The inclusion of infected pine needles with cones undergoing commercial kilning processes demonstrated that D. septosporum could survive temperatures of up 52 °C in planta over a 72 h period, with no significant decrease in viability. The European risk assessment considered 30 °C the lethal limit for D. septosporum growth in vitro [56], and c. 35 °C for the similar foliar pathogen, L. acicola [57]. If these temperature thresholds were correct, transmission via the ‘fourth route’, i.e., on seed stock, would be unlikely [26]. However, Ivory successfully re-isolated Dothistroma spp. after incubation at far higher temperatures [31]. There was an additional assumption in the risk assessments that storing cones before kilning to allow further maturation or lower moisture content to reduce subsequent kilning costs [58] might reduce the viability of D. septosporum in the associated debris. However, Ivory successfully isolated Dothistroma spp. from herbarium samples kept at room temperature for 11 months [31], and Mullett et al. [30] retrieved the pathogen from fallen needles after eight months. Thus, several months of cone storage might not substantially affect the viability of D. septosporum in any needle debris.

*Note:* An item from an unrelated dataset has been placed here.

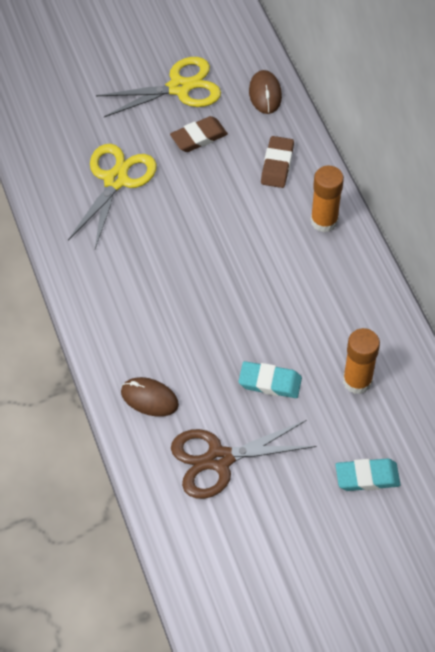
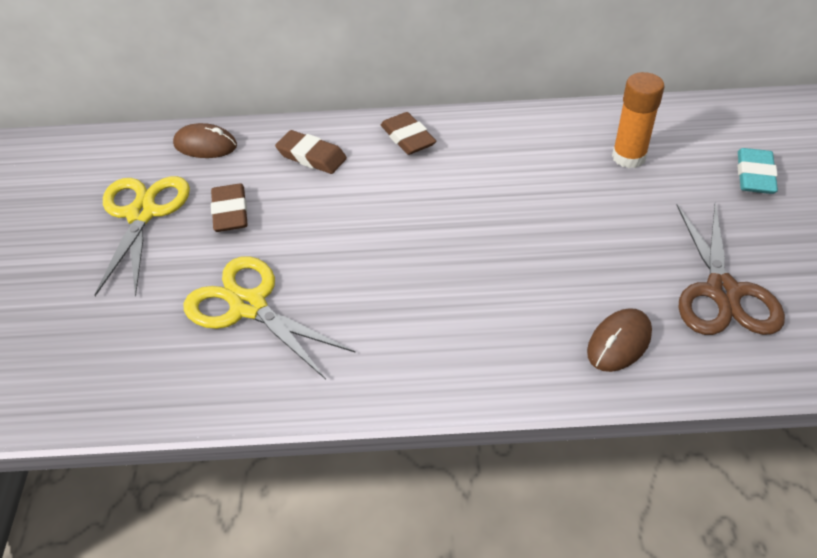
camera: 70 degrees left, 10 degrees down
turquoise eraser [238,361,302,398] -> none
orange glue stick [310,166,344,232] -> brown eraser [381,112,436,155]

As standard cone-processing and -kilning processes cannot be guaranteed to kill D. septosporum in infected needle debris, this study investigated further heat treatments. Dothistroma septosporum was shown to have a lethal limit in planta circa. 63.5 °C in both P. nigra subsp. laricio and P. sylvestris needles. The P. sylvestris seeds retained pre-treatment levels of viability even after 48 h incubation at 60 °C, and after short periods held at 65 °C, although viability declined with longer incubation at this highest temperature. For logistical reasons the seeds were exposed to a slightly reduced range of temperatures than those to which the D. septosporum-infected needles were exposed. In any future work, elevated temperatures would be examined at a higher resolution, to determine precise temperatures sufficient to kill D. septosporum, without damaging seed viability significantly. It would also be vital to examine whether any of the heat treatments had longer-term impacts on stored seed viability. Any differences in the tolerance of varying sized seeds was not investigated, and it would also be important to test seed from a range of species, in particular P. contorta var. nigra, on which it is hypothesised that D. septosporum may have travelled between British Columbia and Britain. However, seeds of this species were in short supply. Overall, however, the higher apparent tolerance of the P. sylvestris seeds than the pathogen D. septosporum to elevated temperatures demonstrates the potential for the use of dry heat to combat the pathogen in dry seed.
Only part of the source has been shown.